Lessons in Corruption (The Fallen Men 1) - Page 89

He kissed me the way little girls dream about being kissed at their weddings, the way teenagers like to see in movies. The way most grown women have given up on wishing for.

I lost myself to the kiss, to King’s strong hold on me, and when I emerged on the other side, I was once again the Cressida I’d been trying so hard to be.

King watched me with his moonshine eyes. “Good?”

I pressed my lips softly to his then spoke against them, “Thank you.”

“Told you, I got you, babe.”

“Now, I know it, King,” I replied, running one hand down his arm so we could link fingers.

“Ready for school?”

“You’ll be there, right?”

He grinned and squeezed my hand. “Until June 18th, babe.”

I laughed a little and it felt really good. “Then, yeah, babe, I’m ready.

Classes were going well. Everyone was deeply rattled by what had happened to Benny but very few students or faculty knew the full story, mostly because Carson Gentry’s family owned half the town and I was sure he had a part in keeping his son out of the narrative.

My IB English and History classes were especially subdued by the news but I put on movies in both classes so they could zone out and relax.

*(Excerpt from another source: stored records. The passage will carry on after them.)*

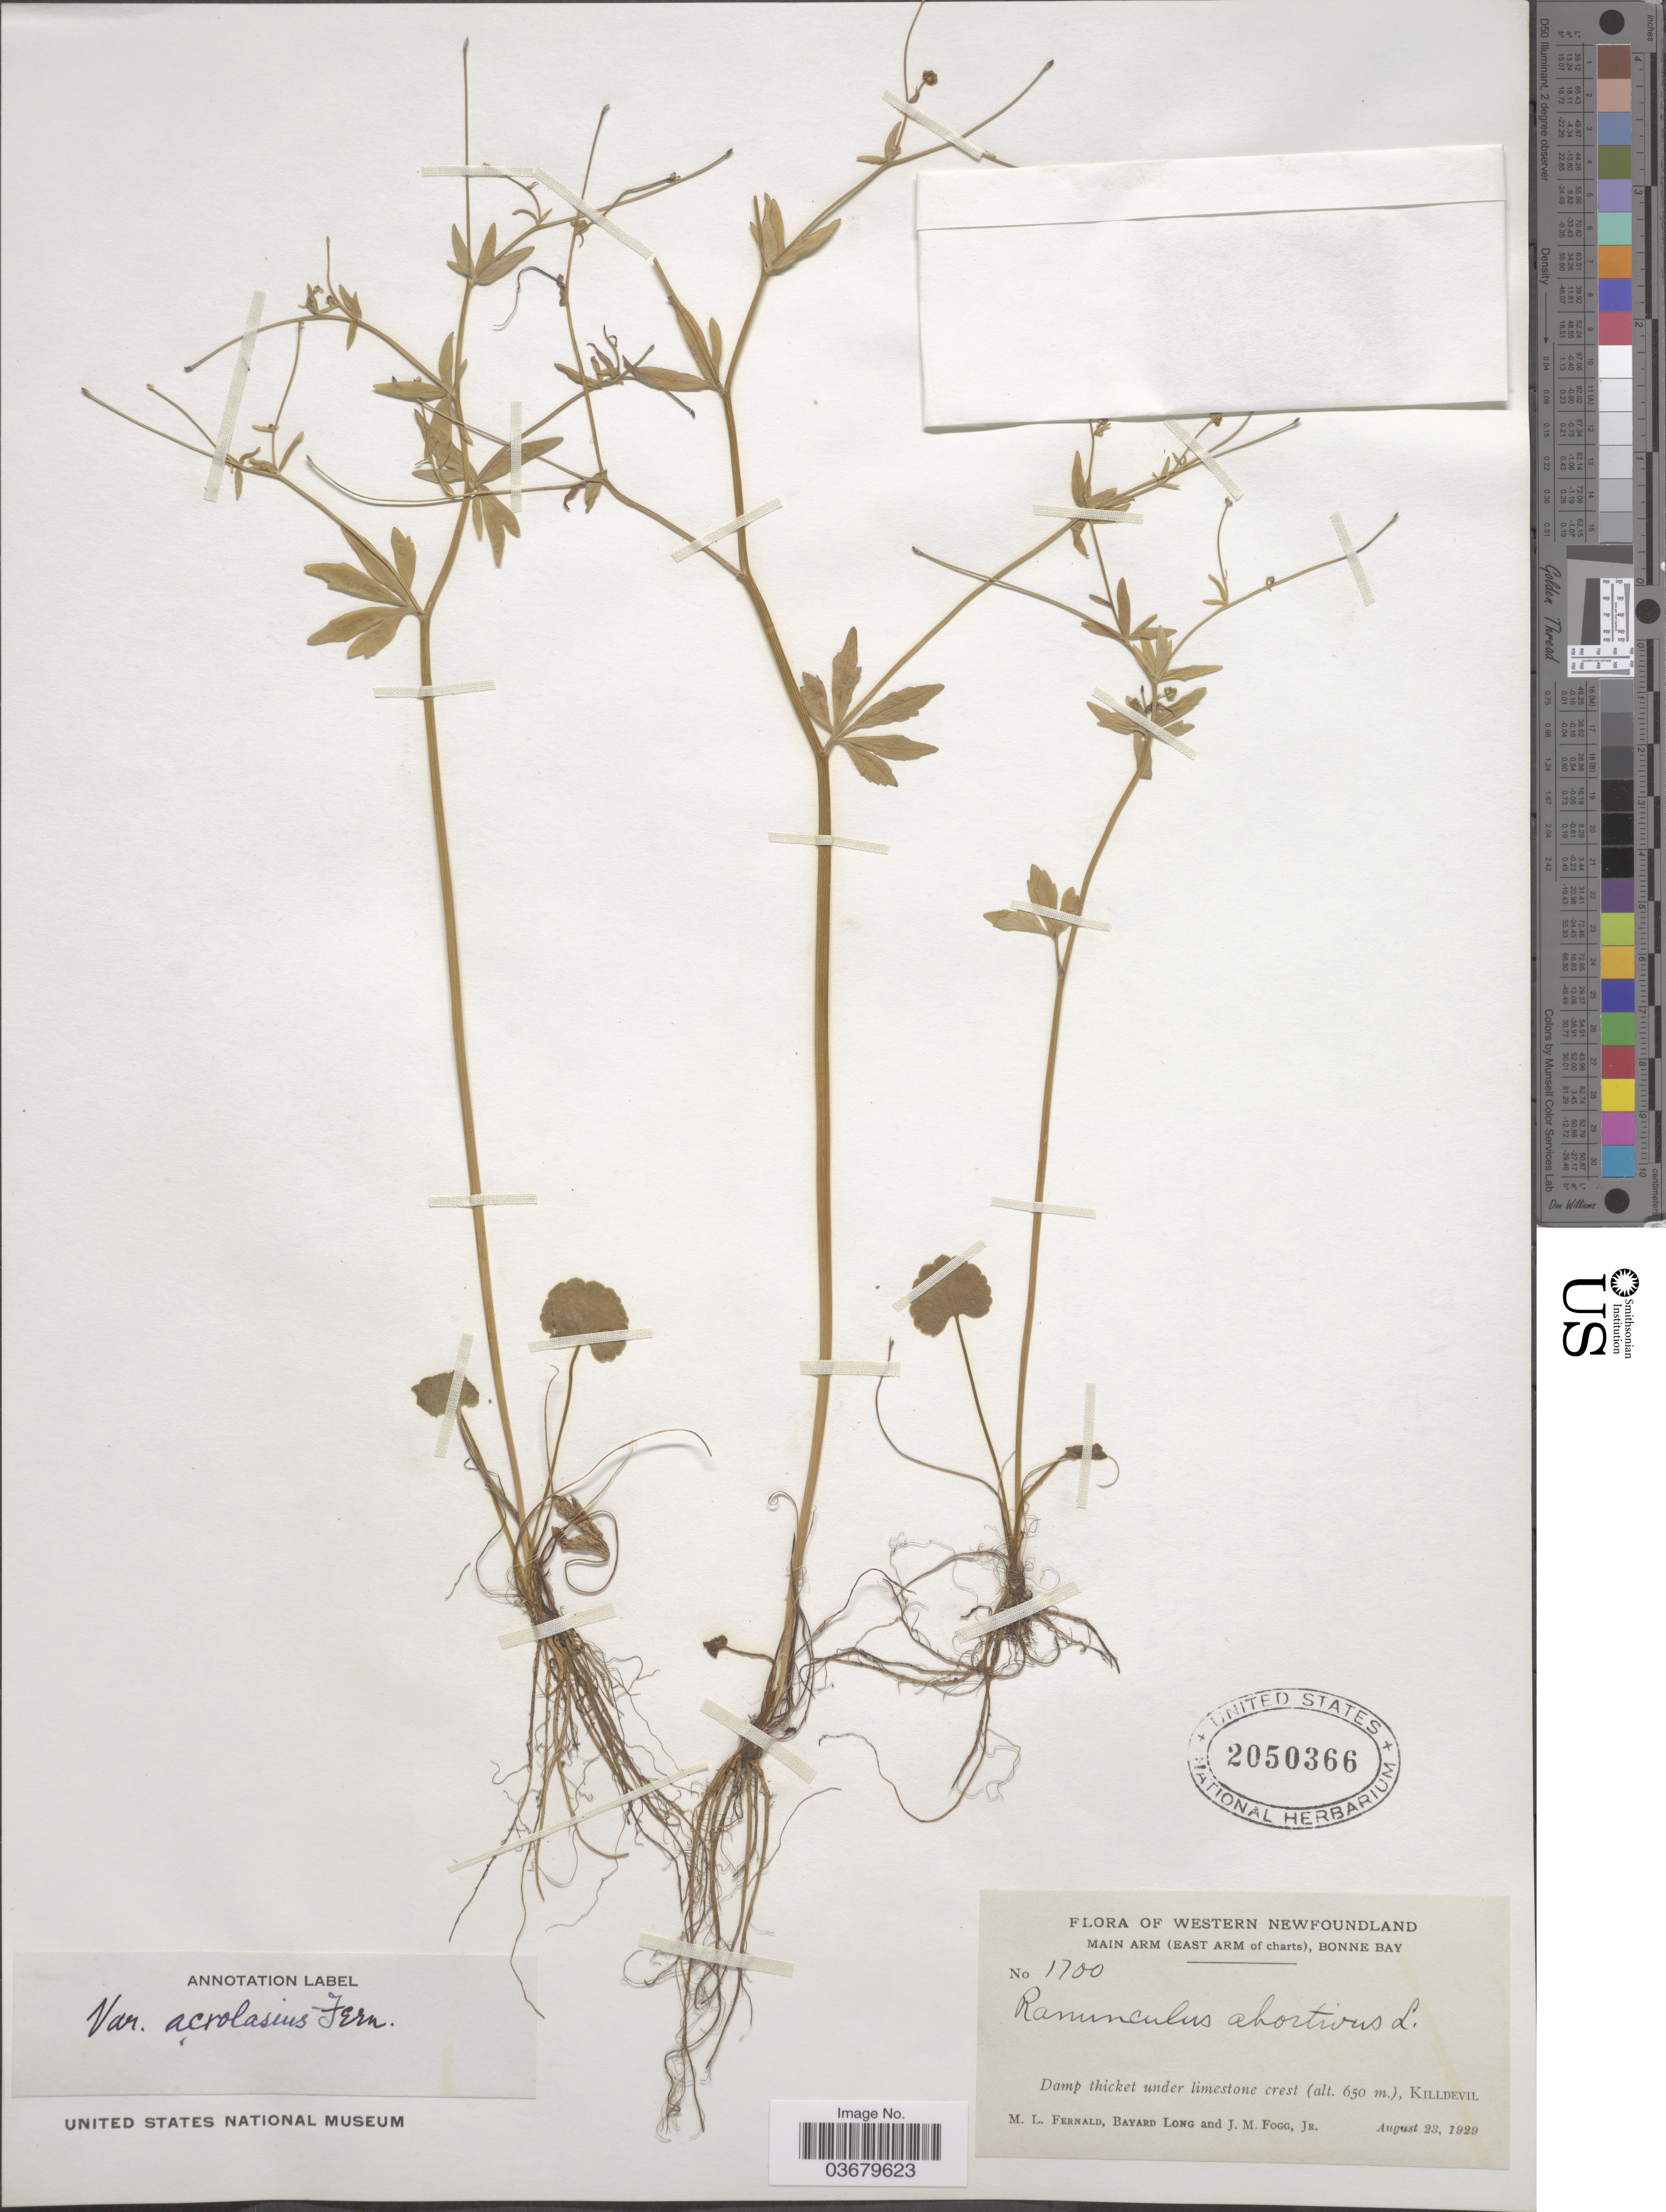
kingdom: Plantae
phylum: Tracheophyta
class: Magnoliopsida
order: Ranunculales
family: Ranunculaceae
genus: Ranunculus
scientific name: Ranunculus abortivus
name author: L.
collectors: M. L. Fernald, B. Long & J. Fogg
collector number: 1700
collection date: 1929-08-23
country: Canada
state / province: Newfoundland and Labrador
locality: Western Newfoundland. Main Arm (East Arm of charts), Bonne Bay. Killdevil.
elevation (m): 650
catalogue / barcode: US 2050366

Everything was going well until the end of the day when an announcement went out that there would be a town hall meeting at six that night, and that it was mandatory for both students and faculty to attend.

“Is that normal?” I asked Tayline and Rainbow as we had a cup of tea after school in the teacher’s lounge.

Before EBA, I never would have thought I’d enjoy hanging out in a teacher’s lounge but the Academy was superbly funded so the teachers enjoyed a mahogany-paneled, multi-room space on the ground floor of the Main Building that included a beautifully appointed kitchen, a full bathroom and an enormous lounge decorated with plush leather chairs and couches, plaid pillows in the school colors of navy blue, green and yellow, and a media center on the other side of the room from where we sat.

Our trio liked the window banquette tucked away at the narrow end of the communal area because it afforded us a grand view of the room (perfect for gossip target practice) but also the privacy we needed to properly talk (gossip).

“It’s happened twice before,” Rainbow answered after sharing a concerned look with Tay. “Once, after a kid went missing and the town pitched in to find him. That was probably, oh, twenty years ago? And then again when two girls at EBA got pregnant in the same year, this was probably 2010, and the pastor and his son, the mayor, joined forces to warn about the perils of sex before marriage.”

“Wow.”

Tayline nodded. “I’m telling you right now, it’s not going to go well for The Fallen.”

“It shouldn’t go well for them,” Warren cut in, appearing by our table with a suddenness that disturbed me. I wondered where he had been lurking to overhear our conversation. “They’ve been causing problems in Entrance for years.”

“Oh please,” Tay said while rolling her huge, chocolate brown eyes. “The Fallen have protected us from tons of crime. We have one of the lowest rates of drug abuse, drug-related crime and murder in small town Canada. It’s their protection that buys us that statistic.”

Warren was a handsome man, clean-cut and brunet with blue eyes in a way that most women liked, but when he looked at Tayline as he did then, eyes narrowed and mouth pursed over the sour lemon of thought perched on his tongue, I thought he was hideous.

“They’re thugs and they’ve been given free reign for too long this town. I’m a personal friend of Mayor Lafayette’s and I think you’ll find he has some very… persuasive things to say about your darling MC tonight.”

Rainbow snorted. “Come on, Warren. You grew up here same as me and Tay did. You know they aren’t bad guys.”

“Sure, that’s why Benito Bonanno is in the hospital after a drug overdose,” he quipped.

The blood drained from my face both at the reminder of last night’s horrors and at the reality of what Warren was saying. They were going to pin the accident on the MC.

I didn’t know what that meant for King or Zeus, but it couldn’t be good.

As it turned out, it wasn’t.

“We need to reaffirm governmental and legal authority in this town,” Mayor Lafayette preached later that night from his chestnut podium in Town Hall.

I’d never been to the massive ivy-covered brick building in the center of town. I wished I were there under more auspicious circumstances because everything about it was old and beautiful. Instead, I sat in one of the packed rows of the main auditorium listening to a tall, middle-aged man with great hair talk about the evils of the MC and the laziness of Entrance citizens in giving them free sovereignty over society.